Theresa Von Plinsky of Augusta says, "It may be an inconvenience for a few seconds, but if it's something we need to save lives it's worth the annoyance. A lot of things about life are annoying but are still critical to our safety."
Theresa Von Plinksy has been living in Augusta for over forty years and she is talking about the possibility of emergency sirens like one at Georgia Regents University being put up in Richmond County.
Von Plinsky says, "Since there are different types of emergency, gas leaks, tornadoes, chemical problems, maybe a plant explosion. We need to have strategically located sirens that we can refer to a specific area with a specific tone that you know how to respond to."
Emergencies like the Graniteville chemical disaster eight years ago that killed nine people.

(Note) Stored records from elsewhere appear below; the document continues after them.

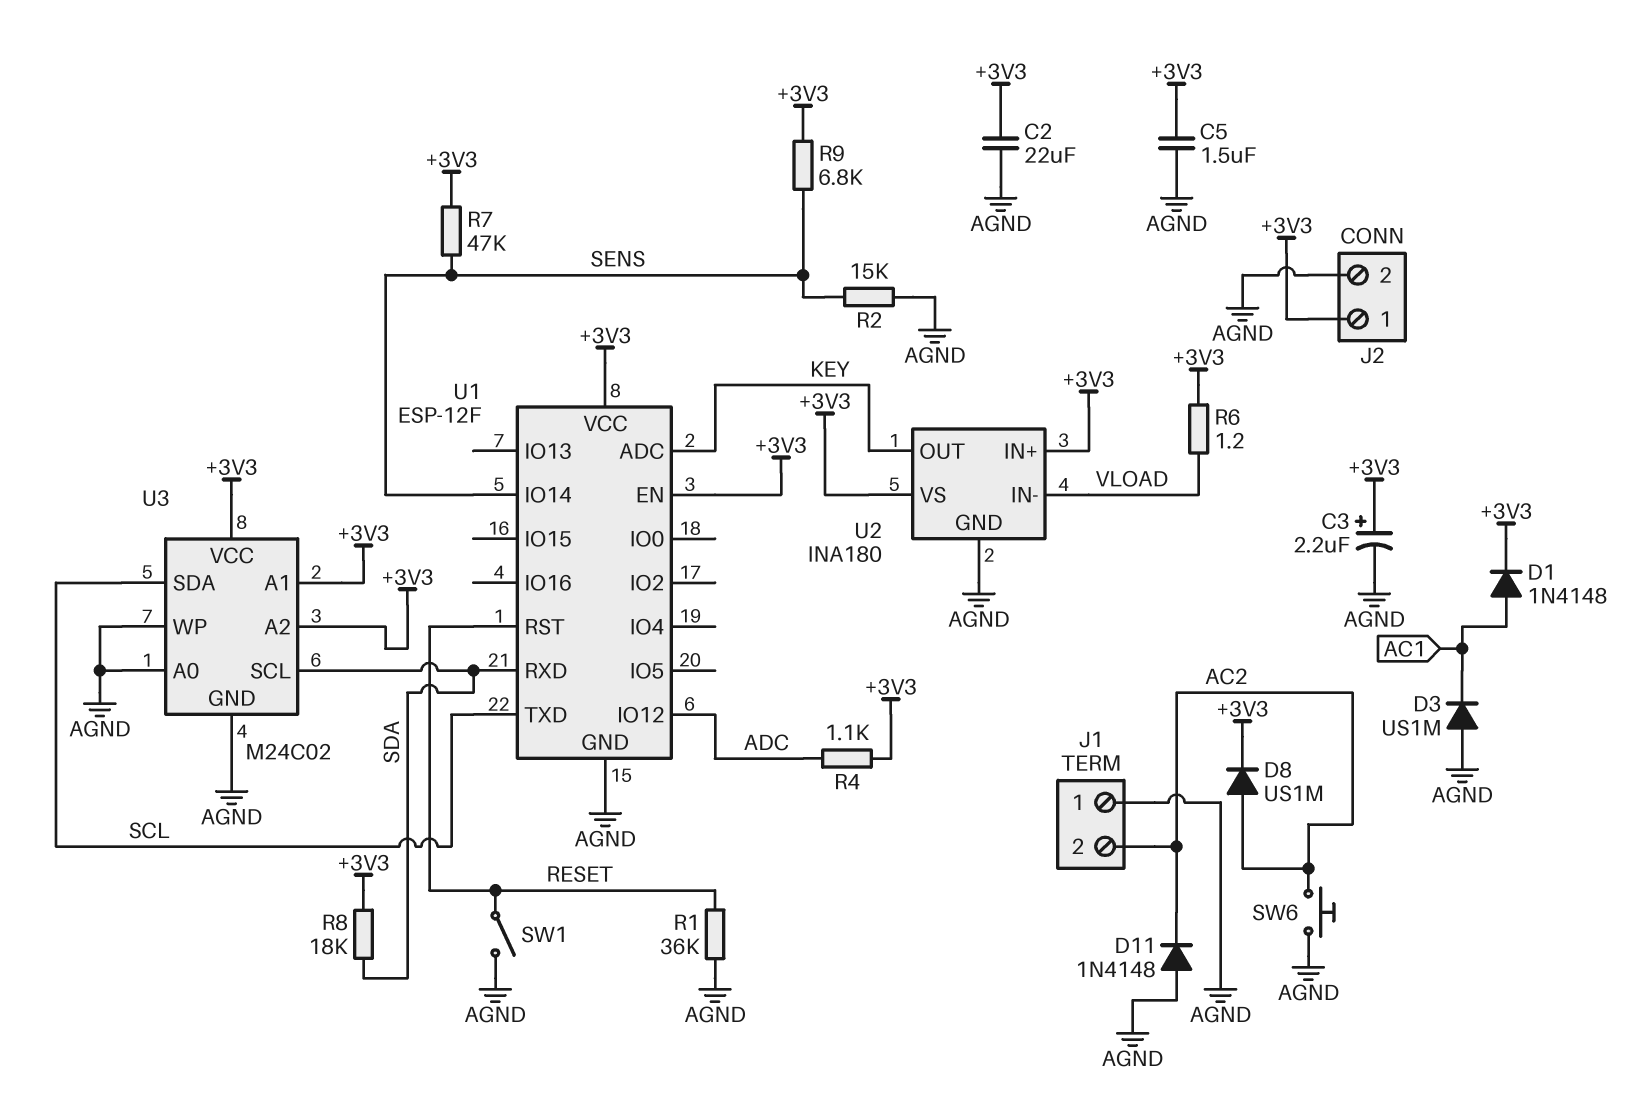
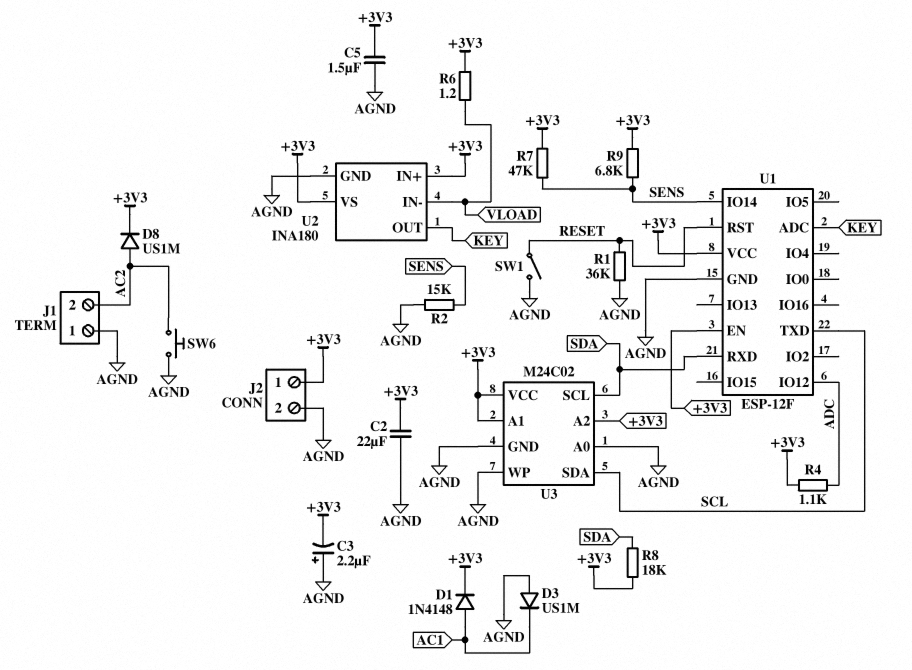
C3: 2.2uF (plus +3V3, minus AGND) -> 2.2uF (plus AGND, minus +3V3)
D11: diode 1N4148 (A AGND, K AC2) -> none

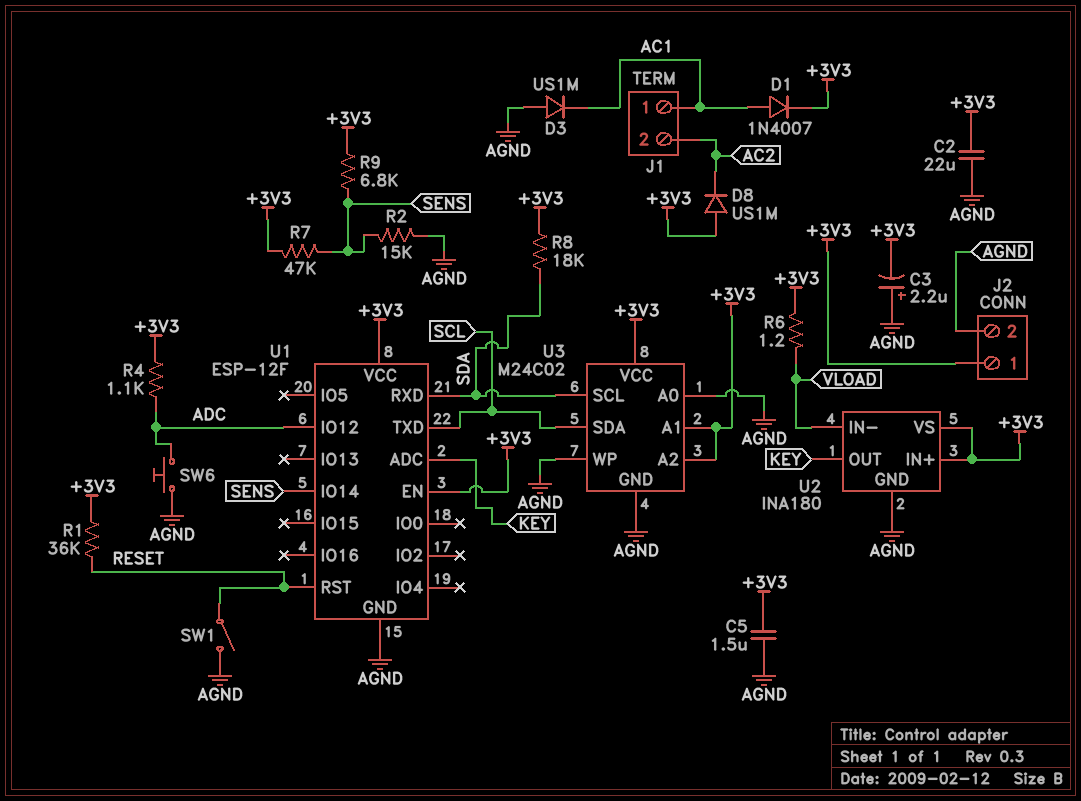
D1: diode 1N4148 (A AC1, K +3V3) -> diode 1N4007 (A AC1, K +3V3)
D8: diode US1M (A AC2, K +3V3) -> diode US1M (A +3V3, K AC2)
J1 pin 1: AGND -> AC1
R1: 36k (AGND, RESET) -> 36k (+3V3, RESET)
SW6: button (AC2, AGND) -> button (ADC, AGND)

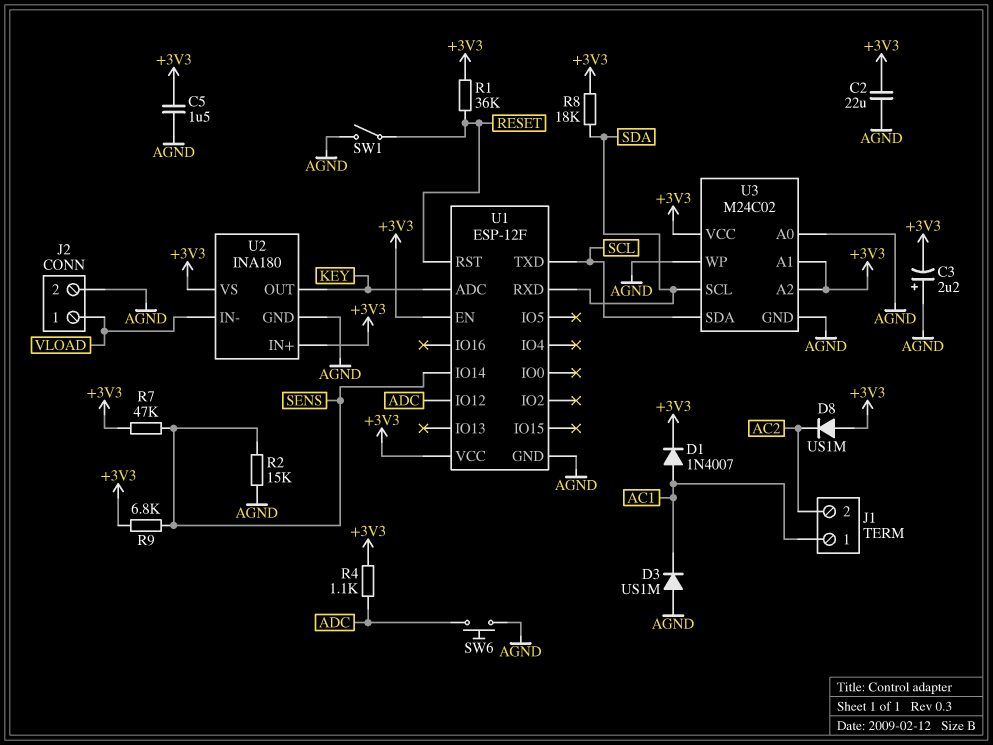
J2 pin 1: +3V3 -> VLOAD
R6: 1.2 (+3V3, VLOAD) -> none

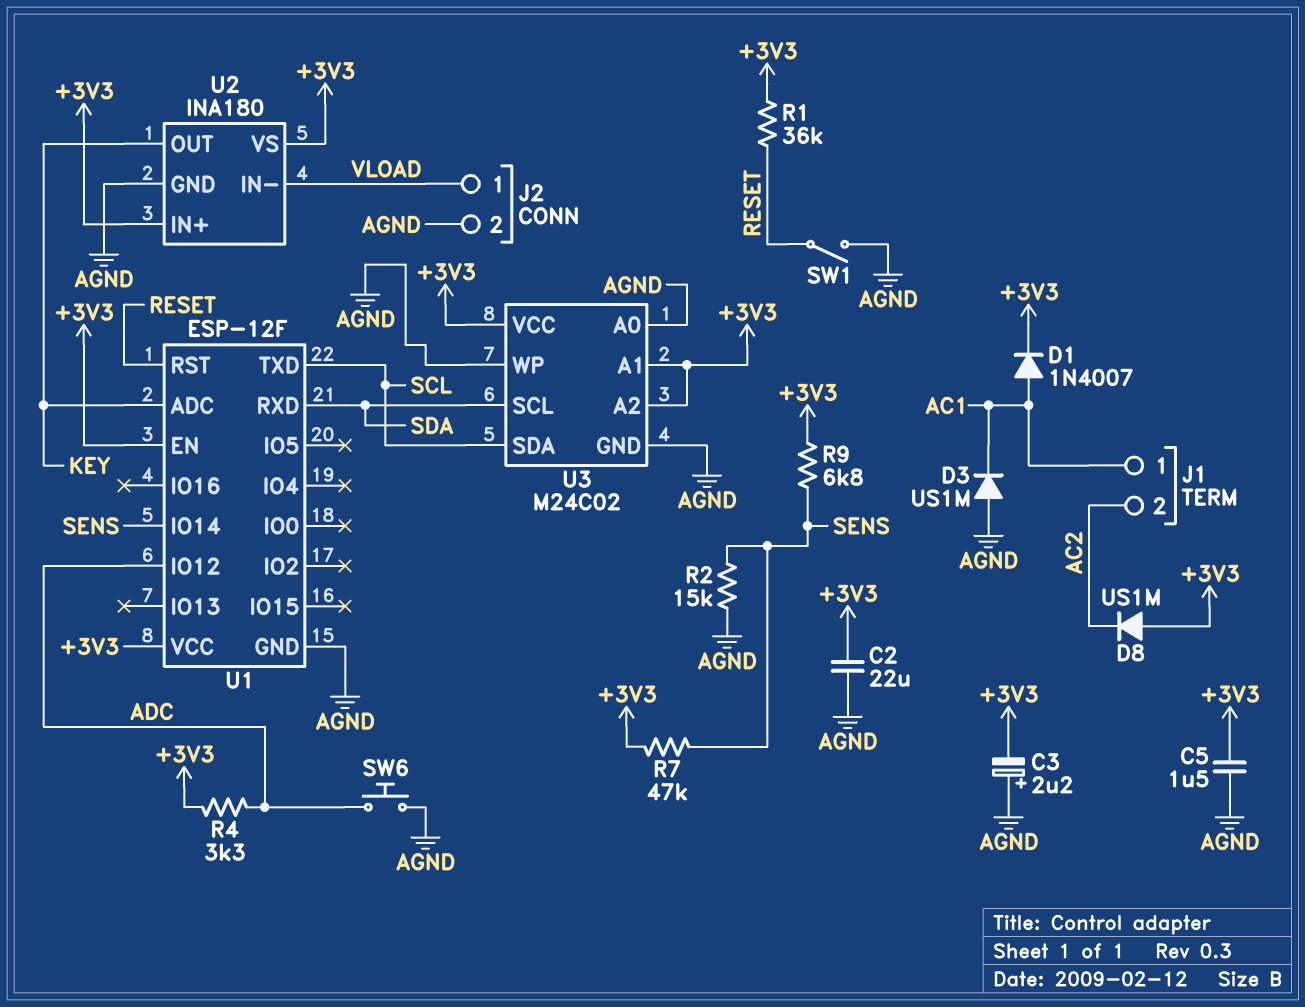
R4: 1.1k (+3V3, ADC) -> 3.3k (+3V3, ADC)
R8: 18k (+3V3, SDA) -> none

That crash released 60 tons of chlorine gas, sending 250 people to the hospital.
Jason Nappi, WJBF meteorologist: "Trains carrying hazardous chemicals pass through downtown Augusta every day. Could something like the Graniteville disaster happen here?"
The investigator for the University of South Carolina's Arnold School of Public Health says emergency sirens would help during a disaster, but it would only be one part…
Dr. Lucy Annang, USC of Arnold School of Public Health says, "Some form of active communication, so it can't be a siren and people say what is that. So there's gotta be some type of communication even from the development through the planning process."